## PROVIDED TEXT
I open up two instances of speedgrader one on each monitor of my dual monitor setup. 2nd monitor I start from the bottom of the class. After I grade one, I either go forward or backwards depending on the monitor. While the new assignment loads, I am already grading the 2nd assignment on the other assignment. Rinse and repeat.

James
Community Champion

Nifty trick @davidrcrockett for those who have two monitors. I've used the two monitor trick when I have student turn in assignments they worked together in a team. That way I can duplicate comments and scores from one to another.

For those who don't have two monitors there are other tricks you can play. I've done the same thing with multiple tabs on a single browser. I use it for editing assignments -- I open all the assignments for a chapter by pressing Ctrl when I click on the link -- then I go through each one and click Edit -- then I go through and edit each one and save it. For SpeedGrader, you could open multiple tabs with SpeedGrader and set them to different locations. If I do two tabs, then I would put one at the start and one about 50% of the way through. Then I can always just click Next student rather than having to remember which direction I was supposed to be going on that tab. If I opened 4 tabs, then I would set them at the start, roughly 25%, 50%, and 75% of the way through. Then rotating through the tabs would be part of the process of grading. The problem is remembering where you started on the additional tabs so you don't grade things you've already graded.

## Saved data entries

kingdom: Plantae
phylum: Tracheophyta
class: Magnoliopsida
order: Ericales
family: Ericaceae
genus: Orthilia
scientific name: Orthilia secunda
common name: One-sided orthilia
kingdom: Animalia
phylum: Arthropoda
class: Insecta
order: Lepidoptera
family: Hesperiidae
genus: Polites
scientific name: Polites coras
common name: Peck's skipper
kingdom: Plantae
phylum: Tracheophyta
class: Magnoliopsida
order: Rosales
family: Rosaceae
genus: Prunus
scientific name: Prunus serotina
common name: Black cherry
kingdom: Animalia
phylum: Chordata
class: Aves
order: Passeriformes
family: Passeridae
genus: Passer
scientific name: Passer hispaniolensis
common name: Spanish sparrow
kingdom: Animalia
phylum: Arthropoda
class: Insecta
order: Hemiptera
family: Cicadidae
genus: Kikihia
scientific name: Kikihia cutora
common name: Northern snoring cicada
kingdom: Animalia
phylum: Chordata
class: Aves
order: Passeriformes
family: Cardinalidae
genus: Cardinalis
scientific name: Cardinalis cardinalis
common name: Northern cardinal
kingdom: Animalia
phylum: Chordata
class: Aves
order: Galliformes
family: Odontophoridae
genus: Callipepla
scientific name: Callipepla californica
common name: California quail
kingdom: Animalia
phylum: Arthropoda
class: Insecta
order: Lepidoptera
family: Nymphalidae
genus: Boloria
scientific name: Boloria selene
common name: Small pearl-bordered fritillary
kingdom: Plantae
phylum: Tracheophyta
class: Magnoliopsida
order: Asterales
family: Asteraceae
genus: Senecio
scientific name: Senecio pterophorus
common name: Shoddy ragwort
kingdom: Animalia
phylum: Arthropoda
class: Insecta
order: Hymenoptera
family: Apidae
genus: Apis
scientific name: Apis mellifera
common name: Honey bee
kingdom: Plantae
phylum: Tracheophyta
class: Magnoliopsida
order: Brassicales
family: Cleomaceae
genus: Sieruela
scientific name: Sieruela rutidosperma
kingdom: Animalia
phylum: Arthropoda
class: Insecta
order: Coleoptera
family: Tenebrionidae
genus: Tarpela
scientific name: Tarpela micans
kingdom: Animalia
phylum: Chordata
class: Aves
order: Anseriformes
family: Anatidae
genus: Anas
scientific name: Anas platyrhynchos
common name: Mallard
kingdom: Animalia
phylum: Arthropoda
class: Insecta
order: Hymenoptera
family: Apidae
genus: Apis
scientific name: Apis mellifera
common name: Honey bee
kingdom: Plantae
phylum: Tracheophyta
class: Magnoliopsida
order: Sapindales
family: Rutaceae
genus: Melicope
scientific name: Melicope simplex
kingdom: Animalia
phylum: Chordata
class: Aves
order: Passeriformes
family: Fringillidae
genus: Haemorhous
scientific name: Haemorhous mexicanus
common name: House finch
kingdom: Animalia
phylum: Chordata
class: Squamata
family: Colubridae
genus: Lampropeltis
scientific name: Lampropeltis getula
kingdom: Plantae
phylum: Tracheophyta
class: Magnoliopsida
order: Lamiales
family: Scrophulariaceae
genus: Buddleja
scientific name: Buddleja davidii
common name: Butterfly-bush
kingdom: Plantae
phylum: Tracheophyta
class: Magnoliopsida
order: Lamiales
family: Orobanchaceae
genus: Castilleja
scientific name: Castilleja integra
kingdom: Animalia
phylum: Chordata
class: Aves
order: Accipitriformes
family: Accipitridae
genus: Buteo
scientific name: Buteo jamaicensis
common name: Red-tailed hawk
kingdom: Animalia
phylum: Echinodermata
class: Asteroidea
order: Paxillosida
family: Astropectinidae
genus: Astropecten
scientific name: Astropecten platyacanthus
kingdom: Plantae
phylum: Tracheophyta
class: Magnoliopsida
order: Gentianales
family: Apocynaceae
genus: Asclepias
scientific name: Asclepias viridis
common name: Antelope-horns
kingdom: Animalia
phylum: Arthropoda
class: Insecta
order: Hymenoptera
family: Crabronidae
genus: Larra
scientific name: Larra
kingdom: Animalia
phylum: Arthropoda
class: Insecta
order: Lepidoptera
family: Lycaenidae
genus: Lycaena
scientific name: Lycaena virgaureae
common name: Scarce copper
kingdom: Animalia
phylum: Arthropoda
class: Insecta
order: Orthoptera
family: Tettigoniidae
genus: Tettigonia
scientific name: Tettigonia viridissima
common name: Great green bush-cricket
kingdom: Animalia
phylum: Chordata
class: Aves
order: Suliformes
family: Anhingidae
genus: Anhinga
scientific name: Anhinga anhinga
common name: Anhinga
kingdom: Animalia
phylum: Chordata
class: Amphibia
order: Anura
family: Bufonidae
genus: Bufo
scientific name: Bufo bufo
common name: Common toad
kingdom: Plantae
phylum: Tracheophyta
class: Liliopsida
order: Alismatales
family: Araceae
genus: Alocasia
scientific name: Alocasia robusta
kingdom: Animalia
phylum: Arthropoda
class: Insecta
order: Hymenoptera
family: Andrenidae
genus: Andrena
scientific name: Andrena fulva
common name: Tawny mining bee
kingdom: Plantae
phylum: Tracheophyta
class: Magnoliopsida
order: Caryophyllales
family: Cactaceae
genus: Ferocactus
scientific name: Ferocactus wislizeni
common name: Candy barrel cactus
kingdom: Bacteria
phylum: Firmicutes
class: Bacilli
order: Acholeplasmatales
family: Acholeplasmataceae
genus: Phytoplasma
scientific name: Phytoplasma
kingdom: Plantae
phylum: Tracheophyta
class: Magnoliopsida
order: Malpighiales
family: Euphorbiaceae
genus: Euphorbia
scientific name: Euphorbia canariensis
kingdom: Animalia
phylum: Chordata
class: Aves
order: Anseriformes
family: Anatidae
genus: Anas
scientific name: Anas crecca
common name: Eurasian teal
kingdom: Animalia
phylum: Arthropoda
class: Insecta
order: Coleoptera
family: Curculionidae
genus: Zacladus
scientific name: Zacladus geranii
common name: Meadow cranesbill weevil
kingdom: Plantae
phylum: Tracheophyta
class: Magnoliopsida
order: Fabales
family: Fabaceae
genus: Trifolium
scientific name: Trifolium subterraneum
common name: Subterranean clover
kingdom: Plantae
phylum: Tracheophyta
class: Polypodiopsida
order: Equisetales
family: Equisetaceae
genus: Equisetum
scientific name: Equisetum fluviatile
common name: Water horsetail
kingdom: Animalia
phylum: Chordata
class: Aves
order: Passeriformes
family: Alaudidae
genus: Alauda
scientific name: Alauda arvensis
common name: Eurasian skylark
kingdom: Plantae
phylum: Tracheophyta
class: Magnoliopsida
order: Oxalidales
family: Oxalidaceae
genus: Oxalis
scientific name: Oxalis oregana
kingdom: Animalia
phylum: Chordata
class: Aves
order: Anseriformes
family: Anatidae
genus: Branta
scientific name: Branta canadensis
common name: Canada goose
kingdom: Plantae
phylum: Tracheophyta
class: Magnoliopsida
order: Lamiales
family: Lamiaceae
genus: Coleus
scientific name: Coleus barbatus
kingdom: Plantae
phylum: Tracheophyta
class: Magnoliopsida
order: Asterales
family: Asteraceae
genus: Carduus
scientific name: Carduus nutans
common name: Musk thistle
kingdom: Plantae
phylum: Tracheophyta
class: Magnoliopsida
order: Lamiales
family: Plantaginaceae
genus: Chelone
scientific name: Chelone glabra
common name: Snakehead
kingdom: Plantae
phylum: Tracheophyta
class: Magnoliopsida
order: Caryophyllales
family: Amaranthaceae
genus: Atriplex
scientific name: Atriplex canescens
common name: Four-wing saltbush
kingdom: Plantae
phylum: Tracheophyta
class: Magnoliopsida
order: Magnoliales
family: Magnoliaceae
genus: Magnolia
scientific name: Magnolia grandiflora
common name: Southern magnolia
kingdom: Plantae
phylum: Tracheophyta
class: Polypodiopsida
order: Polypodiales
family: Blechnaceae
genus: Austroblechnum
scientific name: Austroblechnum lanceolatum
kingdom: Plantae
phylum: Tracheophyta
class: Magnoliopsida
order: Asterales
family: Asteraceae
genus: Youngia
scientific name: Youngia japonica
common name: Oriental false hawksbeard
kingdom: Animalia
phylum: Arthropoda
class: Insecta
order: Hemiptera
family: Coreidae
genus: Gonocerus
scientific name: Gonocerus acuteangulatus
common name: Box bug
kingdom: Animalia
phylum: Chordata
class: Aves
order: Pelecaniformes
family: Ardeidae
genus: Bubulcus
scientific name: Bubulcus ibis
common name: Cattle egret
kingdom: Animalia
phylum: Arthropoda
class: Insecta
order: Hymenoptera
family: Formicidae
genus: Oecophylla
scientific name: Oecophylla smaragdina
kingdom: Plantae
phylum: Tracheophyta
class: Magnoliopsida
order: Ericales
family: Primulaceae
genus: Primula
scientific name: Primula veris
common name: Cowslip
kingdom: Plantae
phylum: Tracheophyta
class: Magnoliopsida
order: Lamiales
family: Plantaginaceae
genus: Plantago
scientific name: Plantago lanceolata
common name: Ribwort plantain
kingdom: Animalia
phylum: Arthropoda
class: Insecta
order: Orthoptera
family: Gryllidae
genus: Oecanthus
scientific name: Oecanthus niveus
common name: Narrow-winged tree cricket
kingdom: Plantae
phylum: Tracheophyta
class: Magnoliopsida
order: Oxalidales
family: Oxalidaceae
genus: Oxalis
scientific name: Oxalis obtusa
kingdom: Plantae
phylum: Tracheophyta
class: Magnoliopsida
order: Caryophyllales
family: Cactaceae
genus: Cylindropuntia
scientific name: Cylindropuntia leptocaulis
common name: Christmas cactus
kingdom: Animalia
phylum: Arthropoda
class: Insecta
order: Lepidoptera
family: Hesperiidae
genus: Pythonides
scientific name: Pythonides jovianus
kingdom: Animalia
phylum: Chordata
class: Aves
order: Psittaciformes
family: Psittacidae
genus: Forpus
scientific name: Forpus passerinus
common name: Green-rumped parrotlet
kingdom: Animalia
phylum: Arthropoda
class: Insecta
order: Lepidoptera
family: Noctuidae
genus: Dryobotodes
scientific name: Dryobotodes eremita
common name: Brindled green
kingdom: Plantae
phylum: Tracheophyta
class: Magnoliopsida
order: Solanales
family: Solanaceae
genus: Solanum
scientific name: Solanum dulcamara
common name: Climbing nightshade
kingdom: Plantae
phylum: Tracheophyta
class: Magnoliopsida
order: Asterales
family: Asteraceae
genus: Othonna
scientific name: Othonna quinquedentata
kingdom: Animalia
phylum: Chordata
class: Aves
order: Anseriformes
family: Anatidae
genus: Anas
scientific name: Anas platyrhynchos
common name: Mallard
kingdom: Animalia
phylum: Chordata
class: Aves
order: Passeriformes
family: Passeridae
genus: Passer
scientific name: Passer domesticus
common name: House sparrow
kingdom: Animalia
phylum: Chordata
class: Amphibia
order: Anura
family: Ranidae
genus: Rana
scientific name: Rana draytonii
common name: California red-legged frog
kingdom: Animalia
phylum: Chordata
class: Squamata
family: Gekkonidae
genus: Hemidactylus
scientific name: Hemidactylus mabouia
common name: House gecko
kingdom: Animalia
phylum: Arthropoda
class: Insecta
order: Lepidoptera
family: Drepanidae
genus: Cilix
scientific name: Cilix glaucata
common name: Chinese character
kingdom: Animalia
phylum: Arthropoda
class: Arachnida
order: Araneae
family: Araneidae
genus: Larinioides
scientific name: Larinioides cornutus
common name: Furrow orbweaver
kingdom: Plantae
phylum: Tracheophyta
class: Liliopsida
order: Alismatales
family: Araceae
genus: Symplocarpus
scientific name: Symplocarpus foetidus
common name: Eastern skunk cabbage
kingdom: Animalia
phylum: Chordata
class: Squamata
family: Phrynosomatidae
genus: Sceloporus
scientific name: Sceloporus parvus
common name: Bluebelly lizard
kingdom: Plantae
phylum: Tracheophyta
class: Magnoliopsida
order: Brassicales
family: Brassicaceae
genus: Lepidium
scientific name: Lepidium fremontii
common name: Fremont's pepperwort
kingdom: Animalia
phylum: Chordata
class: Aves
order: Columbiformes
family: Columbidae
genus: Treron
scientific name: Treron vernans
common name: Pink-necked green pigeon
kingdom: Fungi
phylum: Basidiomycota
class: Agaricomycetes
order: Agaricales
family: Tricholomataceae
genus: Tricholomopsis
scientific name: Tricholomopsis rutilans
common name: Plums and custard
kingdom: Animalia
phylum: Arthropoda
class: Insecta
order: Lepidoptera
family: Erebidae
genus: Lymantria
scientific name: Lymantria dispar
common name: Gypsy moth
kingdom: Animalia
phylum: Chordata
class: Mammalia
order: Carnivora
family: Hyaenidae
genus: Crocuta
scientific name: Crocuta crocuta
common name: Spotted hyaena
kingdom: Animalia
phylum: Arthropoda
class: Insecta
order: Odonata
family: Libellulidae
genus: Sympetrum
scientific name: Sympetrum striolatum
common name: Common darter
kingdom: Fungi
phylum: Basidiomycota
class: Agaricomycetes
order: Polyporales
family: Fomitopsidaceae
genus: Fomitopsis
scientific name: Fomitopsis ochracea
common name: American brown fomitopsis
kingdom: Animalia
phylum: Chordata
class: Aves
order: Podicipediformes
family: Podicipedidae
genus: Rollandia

## WHAT THIS EXERCISE ASKS
1. Please reproduce everything in the SpeedGrader discussion from "I open up two" down to "one to another.".
2. In the SpeedGrader discussion, what positions are given for setting the tabs when four are opened?

## SOLUTIONS BY TASK
1.
I open up two instances of speedgrader one on each monitor of my dual monitor setup. 2nd monitor I start from the bottom of the class. After I grade one, I either go forward or backwards depending on the monitor. While the new assignment loads, I am already grading the 2nd assignment on the other assignment. Rinse and repeat.

James
Community Champion

Nifty trick @davidrcrockett for those who have two monitors. I've used the two monitor trick when I have student turn in assignments they worked together in a team. That way I can duplicate comments and scores from one to another.

2.
- The start
- Roughly 25% of the way through
- 50% of the way through
- 75% of the way through